> [GESTELLTE AUFGABE]: In welchen Zeilen der Einträge unten steht das Wort „Gloria“? Zeige jede dieser Zeilen.

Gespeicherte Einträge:

****************************************

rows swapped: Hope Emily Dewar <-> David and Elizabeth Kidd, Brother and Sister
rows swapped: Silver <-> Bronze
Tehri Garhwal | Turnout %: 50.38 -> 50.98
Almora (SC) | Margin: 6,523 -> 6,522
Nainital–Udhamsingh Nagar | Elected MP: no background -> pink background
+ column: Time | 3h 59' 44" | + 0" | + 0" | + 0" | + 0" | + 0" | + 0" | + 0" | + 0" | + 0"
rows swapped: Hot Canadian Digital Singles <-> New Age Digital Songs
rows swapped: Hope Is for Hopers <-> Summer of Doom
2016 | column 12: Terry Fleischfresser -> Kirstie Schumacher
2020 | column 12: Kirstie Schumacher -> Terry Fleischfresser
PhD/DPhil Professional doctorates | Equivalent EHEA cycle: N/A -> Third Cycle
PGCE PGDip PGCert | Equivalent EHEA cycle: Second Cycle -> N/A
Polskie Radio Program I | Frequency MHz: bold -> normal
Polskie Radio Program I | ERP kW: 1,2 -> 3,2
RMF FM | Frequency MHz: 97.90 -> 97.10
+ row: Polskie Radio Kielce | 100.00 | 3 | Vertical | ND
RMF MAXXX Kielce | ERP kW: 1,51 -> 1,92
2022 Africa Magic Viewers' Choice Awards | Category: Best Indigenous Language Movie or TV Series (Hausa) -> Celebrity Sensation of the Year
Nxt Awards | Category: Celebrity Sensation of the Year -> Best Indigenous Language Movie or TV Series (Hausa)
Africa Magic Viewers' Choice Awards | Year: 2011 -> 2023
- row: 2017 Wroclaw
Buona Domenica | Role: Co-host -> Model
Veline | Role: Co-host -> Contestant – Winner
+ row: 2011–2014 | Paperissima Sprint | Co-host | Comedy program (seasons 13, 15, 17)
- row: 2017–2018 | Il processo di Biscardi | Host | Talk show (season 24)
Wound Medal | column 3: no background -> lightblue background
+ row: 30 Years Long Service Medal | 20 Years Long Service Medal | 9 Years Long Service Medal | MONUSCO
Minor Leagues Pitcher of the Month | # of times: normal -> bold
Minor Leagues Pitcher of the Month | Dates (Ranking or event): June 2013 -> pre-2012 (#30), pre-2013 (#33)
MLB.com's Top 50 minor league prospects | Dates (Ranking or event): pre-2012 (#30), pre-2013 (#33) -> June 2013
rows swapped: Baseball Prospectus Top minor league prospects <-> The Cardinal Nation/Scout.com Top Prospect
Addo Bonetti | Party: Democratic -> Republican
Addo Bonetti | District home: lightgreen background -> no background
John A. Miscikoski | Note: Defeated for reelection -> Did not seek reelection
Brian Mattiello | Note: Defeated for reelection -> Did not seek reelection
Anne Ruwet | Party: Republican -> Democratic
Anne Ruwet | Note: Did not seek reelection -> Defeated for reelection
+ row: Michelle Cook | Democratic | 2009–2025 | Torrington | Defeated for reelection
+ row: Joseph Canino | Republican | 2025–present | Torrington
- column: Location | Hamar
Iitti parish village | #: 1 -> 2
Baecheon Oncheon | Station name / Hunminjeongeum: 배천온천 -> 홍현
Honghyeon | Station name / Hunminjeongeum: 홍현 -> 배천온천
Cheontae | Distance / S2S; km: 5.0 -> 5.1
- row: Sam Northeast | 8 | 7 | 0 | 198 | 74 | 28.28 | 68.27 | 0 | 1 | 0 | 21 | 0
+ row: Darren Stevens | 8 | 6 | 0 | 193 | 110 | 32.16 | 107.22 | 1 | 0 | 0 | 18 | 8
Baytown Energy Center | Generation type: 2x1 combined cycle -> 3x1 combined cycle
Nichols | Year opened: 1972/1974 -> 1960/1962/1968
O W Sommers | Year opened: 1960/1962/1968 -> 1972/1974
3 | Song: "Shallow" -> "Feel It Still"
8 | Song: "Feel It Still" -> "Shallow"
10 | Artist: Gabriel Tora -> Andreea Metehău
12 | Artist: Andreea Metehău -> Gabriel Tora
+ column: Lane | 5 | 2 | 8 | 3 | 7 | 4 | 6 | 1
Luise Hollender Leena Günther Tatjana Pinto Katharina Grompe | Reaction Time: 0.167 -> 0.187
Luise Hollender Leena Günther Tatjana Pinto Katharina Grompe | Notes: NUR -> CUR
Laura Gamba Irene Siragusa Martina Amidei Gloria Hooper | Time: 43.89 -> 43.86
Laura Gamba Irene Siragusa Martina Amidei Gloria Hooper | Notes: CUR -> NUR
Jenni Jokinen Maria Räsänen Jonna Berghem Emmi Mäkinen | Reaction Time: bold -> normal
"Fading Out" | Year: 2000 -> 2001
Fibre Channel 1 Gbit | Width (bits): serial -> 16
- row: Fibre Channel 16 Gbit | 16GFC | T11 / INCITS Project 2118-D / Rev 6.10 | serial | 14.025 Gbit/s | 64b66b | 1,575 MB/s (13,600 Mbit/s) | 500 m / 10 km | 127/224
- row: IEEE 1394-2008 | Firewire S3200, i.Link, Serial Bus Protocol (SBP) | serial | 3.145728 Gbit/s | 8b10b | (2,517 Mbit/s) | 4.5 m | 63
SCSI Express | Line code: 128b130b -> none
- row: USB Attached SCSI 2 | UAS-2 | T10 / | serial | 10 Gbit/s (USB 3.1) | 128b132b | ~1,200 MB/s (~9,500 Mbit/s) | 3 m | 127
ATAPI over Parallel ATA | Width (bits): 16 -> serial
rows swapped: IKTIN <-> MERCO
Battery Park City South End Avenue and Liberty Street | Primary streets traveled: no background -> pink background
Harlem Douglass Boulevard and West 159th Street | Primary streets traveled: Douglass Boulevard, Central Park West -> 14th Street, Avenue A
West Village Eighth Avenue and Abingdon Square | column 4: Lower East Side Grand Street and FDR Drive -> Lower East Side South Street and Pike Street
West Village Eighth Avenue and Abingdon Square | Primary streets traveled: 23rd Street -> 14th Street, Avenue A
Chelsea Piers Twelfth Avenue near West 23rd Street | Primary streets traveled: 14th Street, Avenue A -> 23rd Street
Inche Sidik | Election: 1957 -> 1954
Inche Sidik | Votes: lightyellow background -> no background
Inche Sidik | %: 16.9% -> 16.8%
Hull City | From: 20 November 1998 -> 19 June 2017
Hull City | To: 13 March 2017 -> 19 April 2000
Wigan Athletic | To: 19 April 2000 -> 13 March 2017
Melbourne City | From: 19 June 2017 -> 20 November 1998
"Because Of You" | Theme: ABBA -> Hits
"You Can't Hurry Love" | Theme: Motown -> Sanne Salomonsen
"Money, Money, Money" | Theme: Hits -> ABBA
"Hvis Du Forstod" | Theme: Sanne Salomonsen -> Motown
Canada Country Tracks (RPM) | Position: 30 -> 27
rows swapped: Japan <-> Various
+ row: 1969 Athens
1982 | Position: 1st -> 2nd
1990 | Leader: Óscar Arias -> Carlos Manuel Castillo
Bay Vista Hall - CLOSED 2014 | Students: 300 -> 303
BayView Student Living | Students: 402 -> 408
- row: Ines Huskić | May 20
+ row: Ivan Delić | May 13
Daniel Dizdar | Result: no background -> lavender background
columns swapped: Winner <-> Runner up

****************************************

> [SCHRIFTLICHE ANTWORT]:
Laura Gamba Irene Siragusa Martina Amidei Gloria Hooper | Time: 43.89 -> 43.86
Laura Gamba Irene Siragusa Martina Amidei Gloria Hooper | Notes: CUR -> NUR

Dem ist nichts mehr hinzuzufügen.